October 30, 2017      By Dylan Gibbons

Tags: Transportation

Small Unmanned Aircraft Systems (sUAS) – or more commonly known as drones – are improving the way we document progress and perform inspections in the construction industry. As the drone community expands, opportunities to improve project oversight, inspections, and ultimately protecting transportation owners’ best interests are becoming more and more abundant.

By using drones for a number of tasks, such as 3D modeling of existing structures to aid in re-design efforts or monthly documentation of transportation projects, transportation owners are staying up-to-date with their projects, while gaining a whole new perspective.

Regular documentation of project progress also has a dramatic effect on the ability to mitigate claims on projects. These documentation techniques are very cost-efficient when drones and certified pilots are available on-site. Some examples include:

  • Documenting taper lengths and barrel spacing in accordance with maintenance of traffic plans
  • Photographing before/after rain events to show the effects of turbidity/erosion control on water quality basins
  • Quantifying equipment and materials on-hand in storage yards and staging areas for proper reimbursement to the contractor

Aerial photo of bridge taken by a drone.

Until recently, contractors and transportation owners relied on regular manned aircraft aerial photography to document progress or major milestones. While this remains a viable and cost-effective option for projects that span many miles, contractors and transportation owners are utilizing in-house drone pilots or on-site consultants/contractors that may already have Part 107 certified pilots working day-to-day on projects.

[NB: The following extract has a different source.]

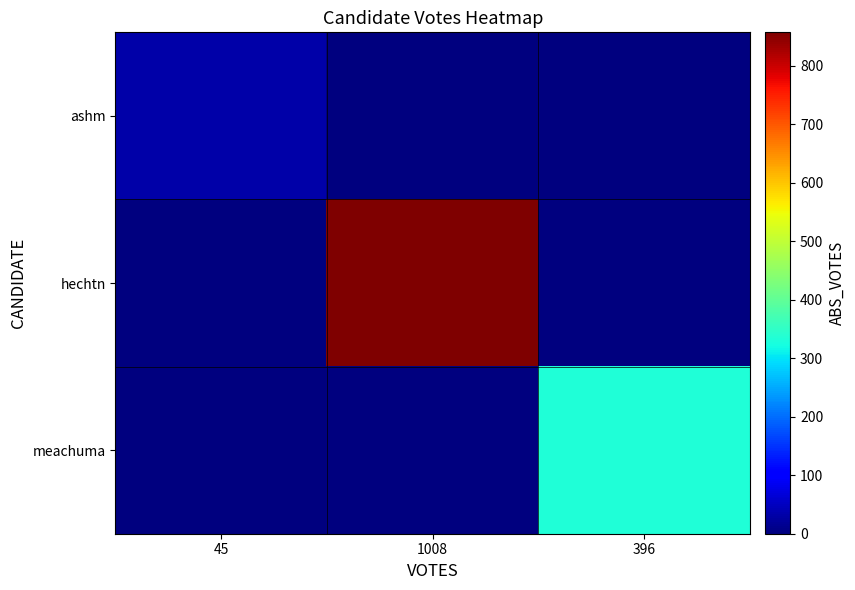

Reading left to right, what are all the values shown in this chart?

ashm: 45=32	1008=0	396=0
hechtn: 45=0	1008=857	396=0
meachuma: 45=0	1008=0	396=332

But it’s not as easy as purchasing a drone and taking flight in the open skies. The Federal Aviation Administration (FAA) has laws and regulations to allow for commercial drone use after demonstrating a complete understanding of the unmanned aircraft system and passing an FAA Aeronautical Knowledge Examination. It takes both education and experience to be a drone pilot.

Aviation safety is paramount in three important categories: personnel, equipment, and operations.


Side view of a bridge taken by a drone. First, someone with the sUAS pilot license is directly responsible for all actions taken in regards to drone operation. This person is referred to as the responsible pilot-in-command.

Second, the responsible pilot must ensure proper set-up and understanding of all equipment prior to any take-off. It’s advised to conduct a check of the sUAS to confirm that the system has been maintained in a condition that is suitable for safe flight operations. RS&H has developed checklists and safety logs for each area, pilot, and drone for use in drone operations.

Finally, and most importantly, the responsible pilot must fly in a manner that is safe to all.  Regulations that pilots should always abide by include, but are not limited to:

  • always flying within visual line of sight
  • following all airspace regulations
  • not exceeding the limits of horizontal or vertical distances away from the pilot in command

With multiple airspace designations, the responsible pilot needs to be aware of any and all airspace conflicts that could pose an issue and effect a flight taking place. In order to make this decision for the pilot easier, there are multiple airspace applications that confirm a safe airspace to perform an operation in.

Bridge construction progress.

While the drone technology has been rapidly advancing, the policy and legislation has not, but that is not necessary a bad thing. There are still many questions that should be answered from both and industry and project-specific stand-point.

Q: How do we ensure cyber security related to the use of drone systems?
A: The FAA has denied applications for N-numbers for drones manufactured in China for this reason.

Q: How do we align industry demands with federal, state, and local laws/ordinances?
A: Many state and local governments have their own laws and ordinances for drones; some based on very real lessons learned related to privacy and safety.

 Q: What can be changed with airspace to open the skies more towards drone use, but guarantee the safety and privacy of the public?
A: Some projects in rural areas may be more feasible in terms of safety and privacy to relax the visual line-of-sight rules.

RS&H currently operates four drones registered with the FAA, and has eight certified pilots. Drones will continue to be a major focal point in the construction industry. Growth in drone use is poised to reach new heights, but the success of this new technology will depend heavily on steady evolution of laws and best practices.